Talk of the Ottoman ascendancy necessarily involves the Byzantine death-spiral, so this is good discussion. However, I'll ward against fatalist thinking with regard to either 'empire'. Neither was 'doomed' to succeed or fail.
Byzantium post-1204 was
not nearly as mortally wounded as a superficial understanding of their history often conveys. The lands of the imposter [Latin] Empire were retaken by the Palaiologid Nicaean Empire, Constantinople restored as capital, and the other despotates subdued and, if not re-conquered outright, at least made subject to the Emperor in Constantinople. For a while---indeed, until the rise of the house of Osman---it seemed as though the 'Byzantines' would regain much of their former glory and reconstitute into a modern feudal state.
I'm not sure what the conversion of Osman I to either Christianity or a different Muslim sect would do to the Byzantine decline. Probably, not much. But that, I think, is where the conversation should focus---because the main effect of the rise of the 'Ottomans' was the downfall and supplanting of the defunct Empire with their own. The region (Balkans + Anatolia) would have had a dominant 'empire' either way. The geography and demographics of the time created a gravity well toward which the various polities spiraled; a race to the bottom, so to speak, toward Empire.
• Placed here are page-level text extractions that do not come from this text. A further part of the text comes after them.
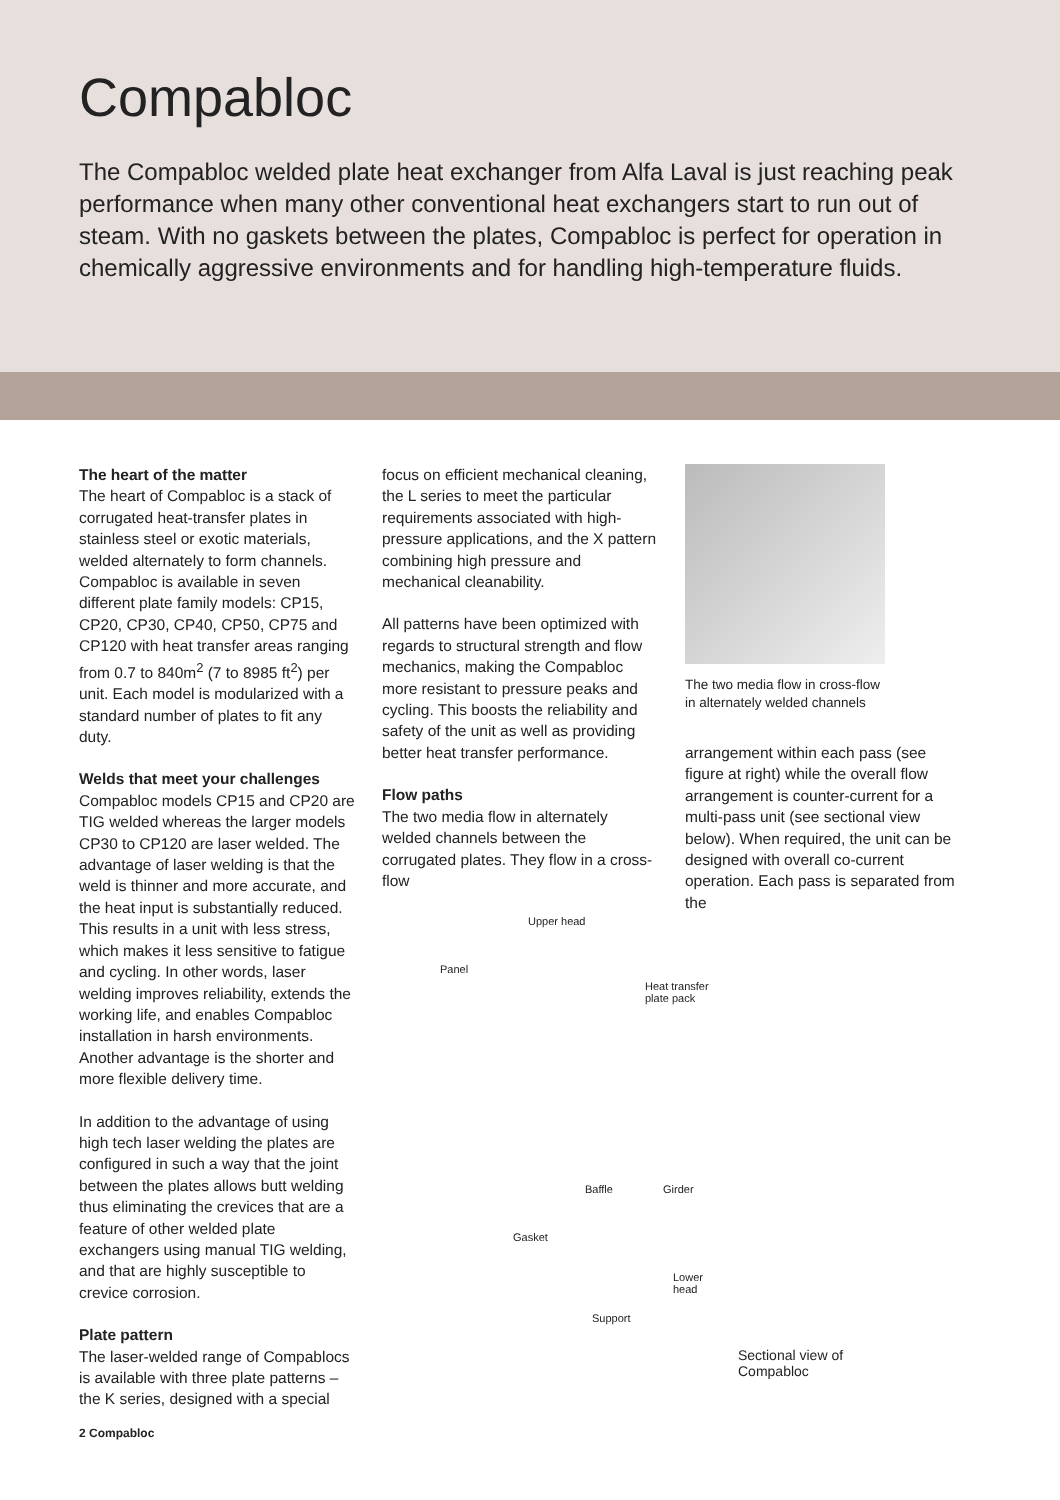Compabloc
The Compabloc welded plate heat exchanger from Alfa Laval is just reaching peak performance when many other conventional heat exchangers start to run out of steam. With no gaskets between the plates, Compabloc is perfect for operation in chemically aggressive environments and for handling high-temperature fluids.
The heart of the matter
The heart of Compabloc is a stack of corrugated heat-transfer plates in stainless steel or exotic materials, welded alternately to form channels. Compabloc is available in seven different plate family models: CP15, CP20, CP30, CP40, CP50, CP75 and CP120 with heat transfer areas ranging from 0.7 to 840m<sup>2</sup> (7 to 8985 ft<sup>2</sup>) per unit. Each model is modularized with a standard number of plates to fit any duty.
Welds that meet your challenges
Compabloc models CP15 and CP20 are TIG welded whereas the larger models CP30 to CP120 are laser welded. The advantage of laser welding is that the weld is thinner and more accurate, and the heat input is substantially reduced. This results in a unit with less stress, which makes it less sensitive to fatigue and cycling. In other words, laser welding improves reliability, extends the working life, and enables Compabloc installation in harsh environments. Another advantage is the shorter and more flexible delivery time.
In addition to the advantage of using high tech laser welding the plates are configured in such a way that the joint between the plates allows butt welding thus eliminating the crevices that are a feature of other welded plate exchangers using manual TIG welding, and that are highly susceptible to crevice corrosion.
Plate pattern
The laser-welded range of Compablocs is available with three plate patterns – the K series, designed with a special
focus on efficient mechanical cleaning, the L series to meet the particular requirements associated with high-pressure applications, and the X pattern combining high pressure and mechanical cleanability.
All patterns have been optimized with regards to structural strength and flow mechanics, making the Compabloc more resistant to pressure peaks and cycling. This boosts the reliability and safety of the unit as well as providing better heat transfer performance.
Flow paths
The two media flow in alternately welded channels between the corrugated plates. They flow in a cross-flow
The two media flow in cross-flow
in alternately welded channels
arrangement within each pass (see figure at right) while the overall flow arrangement is counter-current for a multi-pass unit (see sectional view below). When required, the unit can be designed with overall co-current operation. Each pass is separated from the
Upper head
Panel
Heat transfer
plate pack
Baffle Girder
Gasket
Lower
head
Support
Sectional view of Compabloc
2 Compabloc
I'm interested to hear what suggestions others have as to which existing polity at the time could have filled the role played historically by the house of Osman, if the latter is taken out of the equation. Would the Palaiologids have ever gotten their shit completely together, as they started to in the 1260s? Was the existence of a strong, self-sustaining Christian Empire in this region a nonstarter after the 13th century? As a follow-up, was a Muslim Empire in the region an inevitability?